-- TASK REQUIREMENTS --
When you reach the line containing "#252825; stroke: #a8aaa8;" in the entries below, begin reproducing lines exactly, and stop once the line containing "<!-- water -->" is done.

-- PROVIDED DATA --
=== Section Start ===

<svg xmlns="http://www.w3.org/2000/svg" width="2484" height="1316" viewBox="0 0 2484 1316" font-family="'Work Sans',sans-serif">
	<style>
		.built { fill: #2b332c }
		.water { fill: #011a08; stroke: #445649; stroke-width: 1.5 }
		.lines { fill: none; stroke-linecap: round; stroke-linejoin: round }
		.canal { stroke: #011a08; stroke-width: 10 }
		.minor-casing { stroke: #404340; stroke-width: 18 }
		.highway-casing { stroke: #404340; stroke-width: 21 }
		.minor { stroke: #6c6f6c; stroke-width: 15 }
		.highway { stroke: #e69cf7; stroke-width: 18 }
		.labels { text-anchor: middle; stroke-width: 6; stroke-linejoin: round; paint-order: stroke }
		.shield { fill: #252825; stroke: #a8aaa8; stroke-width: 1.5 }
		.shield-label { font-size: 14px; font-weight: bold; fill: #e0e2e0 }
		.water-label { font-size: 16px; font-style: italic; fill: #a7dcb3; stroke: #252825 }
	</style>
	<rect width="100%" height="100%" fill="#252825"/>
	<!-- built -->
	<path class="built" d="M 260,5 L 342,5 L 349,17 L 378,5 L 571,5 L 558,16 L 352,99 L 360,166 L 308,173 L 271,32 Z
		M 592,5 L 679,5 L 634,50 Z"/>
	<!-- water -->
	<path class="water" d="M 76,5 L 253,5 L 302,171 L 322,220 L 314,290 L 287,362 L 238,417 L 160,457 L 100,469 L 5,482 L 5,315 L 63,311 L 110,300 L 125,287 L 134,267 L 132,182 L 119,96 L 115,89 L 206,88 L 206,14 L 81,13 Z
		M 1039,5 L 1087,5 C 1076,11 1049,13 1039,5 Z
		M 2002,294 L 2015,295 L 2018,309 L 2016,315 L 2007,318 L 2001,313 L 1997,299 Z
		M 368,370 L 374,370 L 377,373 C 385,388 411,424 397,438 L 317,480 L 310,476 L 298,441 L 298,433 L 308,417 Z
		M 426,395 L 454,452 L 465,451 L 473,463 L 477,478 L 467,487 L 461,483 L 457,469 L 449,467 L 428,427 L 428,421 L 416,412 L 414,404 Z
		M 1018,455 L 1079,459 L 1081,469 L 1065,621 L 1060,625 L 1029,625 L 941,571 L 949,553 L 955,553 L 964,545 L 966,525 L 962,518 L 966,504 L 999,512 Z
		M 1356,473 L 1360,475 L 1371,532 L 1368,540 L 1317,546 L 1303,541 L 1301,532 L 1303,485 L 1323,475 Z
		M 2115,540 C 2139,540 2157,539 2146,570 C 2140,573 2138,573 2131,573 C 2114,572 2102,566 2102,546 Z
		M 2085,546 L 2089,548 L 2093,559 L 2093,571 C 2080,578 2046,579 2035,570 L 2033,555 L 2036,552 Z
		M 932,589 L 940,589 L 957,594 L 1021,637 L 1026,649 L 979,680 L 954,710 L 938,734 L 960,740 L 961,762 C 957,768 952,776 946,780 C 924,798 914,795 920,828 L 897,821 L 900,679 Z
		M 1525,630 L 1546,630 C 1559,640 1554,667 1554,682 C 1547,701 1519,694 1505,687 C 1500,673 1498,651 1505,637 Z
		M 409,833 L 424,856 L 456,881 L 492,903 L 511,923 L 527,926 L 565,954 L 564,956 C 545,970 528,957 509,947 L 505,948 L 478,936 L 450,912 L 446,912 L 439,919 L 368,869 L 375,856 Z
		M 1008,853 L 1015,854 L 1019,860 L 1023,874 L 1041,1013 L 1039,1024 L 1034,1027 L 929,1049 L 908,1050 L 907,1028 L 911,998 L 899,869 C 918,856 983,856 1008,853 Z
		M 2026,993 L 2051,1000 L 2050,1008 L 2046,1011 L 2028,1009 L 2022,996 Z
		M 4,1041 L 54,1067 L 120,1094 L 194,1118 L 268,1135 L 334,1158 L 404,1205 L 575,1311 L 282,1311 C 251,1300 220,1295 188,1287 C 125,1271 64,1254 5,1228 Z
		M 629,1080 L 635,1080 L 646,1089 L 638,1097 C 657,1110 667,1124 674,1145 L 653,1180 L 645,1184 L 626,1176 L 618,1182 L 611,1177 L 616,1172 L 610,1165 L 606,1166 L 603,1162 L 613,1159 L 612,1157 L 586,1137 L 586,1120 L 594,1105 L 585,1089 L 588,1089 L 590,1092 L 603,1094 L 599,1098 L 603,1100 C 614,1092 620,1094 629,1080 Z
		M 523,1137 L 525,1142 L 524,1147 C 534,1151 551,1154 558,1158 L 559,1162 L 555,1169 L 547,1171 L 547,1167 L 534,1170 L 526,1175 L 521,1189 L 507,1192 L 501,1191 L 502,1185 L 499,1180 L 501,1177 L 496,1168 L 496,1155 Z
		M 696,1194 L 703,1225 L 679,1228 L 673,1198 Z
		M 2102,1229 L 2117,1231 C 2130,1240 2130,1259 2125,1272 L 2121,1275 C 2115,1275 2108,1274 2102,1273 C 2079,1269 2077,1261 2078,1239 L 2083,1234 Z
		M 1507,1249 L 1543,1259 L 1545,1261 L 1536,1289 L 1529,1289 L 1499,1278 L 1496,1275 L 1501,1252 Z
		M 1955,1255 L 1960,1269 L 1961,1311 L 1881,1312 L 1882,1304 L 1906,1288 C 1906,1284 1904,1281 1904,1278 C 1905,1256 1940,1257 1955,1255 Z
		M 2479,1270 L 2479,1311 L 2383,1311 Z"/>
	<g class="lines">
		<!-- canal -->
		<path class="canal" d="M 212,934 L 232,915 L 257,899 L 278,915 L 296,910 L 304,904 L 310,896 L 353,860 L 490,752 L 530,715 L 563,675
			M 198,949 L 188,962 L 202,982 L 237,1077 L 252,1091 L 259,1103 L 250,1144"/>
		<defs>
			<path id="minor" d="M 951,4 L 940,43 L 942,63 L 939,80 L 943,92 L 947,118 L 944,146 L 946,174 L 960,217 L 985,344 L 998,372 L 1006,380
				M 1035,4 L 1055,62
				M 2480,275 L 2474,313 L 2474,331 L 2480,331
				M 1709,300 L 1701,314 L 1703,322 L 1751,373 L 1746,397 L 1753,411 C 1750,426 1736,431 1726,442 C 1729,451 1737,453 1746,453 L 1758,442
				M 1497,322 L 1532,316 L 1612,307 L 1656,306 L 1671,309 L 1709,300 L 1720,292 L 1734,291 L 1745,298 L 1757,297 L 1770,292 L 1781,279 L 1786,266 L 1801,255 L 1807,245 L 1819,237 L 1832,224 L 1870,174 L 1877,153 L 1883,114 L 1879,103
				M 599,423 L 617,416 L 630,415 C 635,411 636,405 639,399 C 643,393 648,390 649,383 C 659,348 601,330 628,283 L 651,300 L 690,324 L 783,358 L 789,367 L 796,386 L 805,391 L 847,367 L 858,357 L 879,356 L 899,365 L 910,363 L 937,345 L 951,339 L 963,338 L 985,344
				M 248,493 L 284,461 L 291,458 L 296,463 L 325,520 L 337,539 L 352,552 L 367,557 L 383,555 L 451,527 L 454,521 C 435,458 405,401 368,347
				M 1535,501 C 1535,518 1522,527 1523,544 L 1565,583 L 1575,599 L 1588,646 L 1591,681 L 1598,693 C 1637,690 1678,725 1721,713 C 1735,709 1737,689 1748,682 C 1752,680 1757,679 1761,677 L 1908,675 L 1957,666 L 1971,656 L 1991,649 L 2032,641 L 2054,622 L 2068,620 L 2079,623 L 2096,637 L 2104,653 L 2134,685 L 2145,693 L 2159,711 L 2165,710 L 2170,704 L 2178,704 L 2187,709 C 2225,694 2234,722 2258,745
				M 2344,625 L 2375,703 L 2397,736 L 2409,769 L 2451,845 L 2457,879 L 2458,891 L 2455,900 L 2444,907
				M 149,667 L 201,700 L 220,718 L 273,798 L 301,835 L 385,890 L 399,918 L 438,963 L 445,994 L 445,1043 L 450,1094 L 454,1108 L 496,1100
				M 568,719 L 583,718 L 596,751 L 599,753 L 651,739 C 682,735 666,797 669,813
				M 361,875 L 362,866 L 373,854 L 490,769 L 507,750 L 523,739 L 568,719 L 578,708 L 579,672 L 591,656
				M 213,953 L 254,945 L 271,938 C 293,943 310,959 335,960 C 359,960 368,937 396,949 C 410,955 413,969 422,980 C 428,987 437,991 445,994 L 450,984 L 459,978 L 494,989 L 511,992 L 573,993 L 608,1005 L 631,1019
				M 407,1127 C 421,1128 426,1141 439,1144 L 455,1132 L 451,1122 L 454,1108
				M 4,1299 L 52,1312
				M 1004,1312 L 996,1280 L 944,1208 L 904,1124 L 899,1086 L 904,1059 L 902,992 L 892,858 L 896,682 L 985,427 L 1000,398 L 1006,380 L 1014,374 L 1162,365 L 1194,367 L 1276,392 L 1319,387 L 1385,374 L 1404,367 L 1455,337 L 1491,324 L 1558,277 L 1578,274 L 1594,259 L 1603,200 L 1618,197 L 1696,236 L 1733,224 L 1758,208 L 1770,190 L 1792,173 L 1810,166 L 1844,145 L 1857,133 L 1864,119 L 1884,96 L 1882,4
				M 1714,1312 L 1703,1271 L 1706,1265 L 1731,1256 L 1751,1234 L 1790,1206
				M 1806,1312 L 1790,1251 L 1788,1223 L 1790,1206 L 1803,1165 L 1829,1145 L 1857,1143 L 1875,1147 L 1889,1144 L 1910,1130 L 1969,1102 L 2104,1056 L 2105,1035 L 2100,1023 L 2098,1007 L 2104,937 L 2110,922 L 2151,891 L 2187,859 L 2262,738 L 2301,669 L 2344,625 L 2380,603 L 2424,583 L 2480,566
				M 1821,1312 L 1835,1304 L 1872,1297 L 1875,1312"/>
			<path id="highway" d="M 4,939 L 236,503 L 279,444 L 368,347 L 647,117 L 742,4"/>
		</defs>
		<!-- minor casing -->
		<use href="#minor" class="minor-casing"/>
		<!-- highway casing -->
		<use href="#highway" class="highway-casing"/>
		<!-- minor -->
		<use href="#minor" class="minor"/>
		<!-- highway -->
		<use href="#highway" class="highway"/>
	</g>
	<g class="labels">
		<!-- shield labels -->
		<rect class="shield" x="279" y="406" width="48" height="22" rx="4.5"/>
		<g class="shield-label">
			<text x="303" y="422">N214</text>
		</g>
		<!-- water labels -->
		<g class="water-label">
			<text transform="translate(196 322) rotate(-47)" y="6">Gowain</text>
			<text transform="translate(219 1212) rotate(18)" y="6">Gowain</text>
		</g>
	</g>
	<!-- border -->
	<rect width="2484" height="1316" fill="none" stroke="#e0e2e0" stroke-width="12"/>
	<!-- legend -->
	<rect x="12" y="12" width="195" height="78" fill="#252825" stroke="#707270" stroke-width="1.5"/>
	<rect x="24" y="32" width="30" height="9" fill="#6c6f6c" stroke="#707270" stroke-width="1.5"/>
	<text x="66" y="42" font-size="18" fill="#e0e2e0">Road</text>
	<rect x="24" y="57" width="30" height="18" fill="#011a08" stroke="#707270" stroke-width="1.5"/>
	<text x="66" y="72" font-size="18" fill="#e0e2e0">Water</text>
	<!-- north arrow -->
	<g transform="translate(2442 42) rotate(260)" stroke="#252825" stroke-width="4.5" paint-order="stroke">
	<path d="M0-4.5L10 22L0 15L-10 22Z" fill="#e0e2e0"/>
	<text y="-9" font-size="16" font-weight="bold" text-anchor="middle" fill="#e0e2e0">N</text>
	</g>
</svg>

=== Section End ===

-- OUTPUT OF THE EXERCISE --
		.shield { fill: #252825; stroke: #a8aaa8; stroke-width: 1.5 }
		.shield-label { font-size: 14px; font-weight: bold; fill: #e0e2e0 }
		.water-label { font-size: 16px; font-style: italic; fill: #a7dcb3; stroke: #252825 }
	</style>
	<rect width="100%" height="100%" fill="#252825"/>
	<!-- built -->
	<path class="built" d="M 260,5 L 342,5 L 349,17 L 378,5 L 571,5 L 558,16 L 352,99 L 360,166 L 308,173 L 271,32 Z
		M 592,5 L 679,5 L 634,50 Z"/>
	<!-- water -->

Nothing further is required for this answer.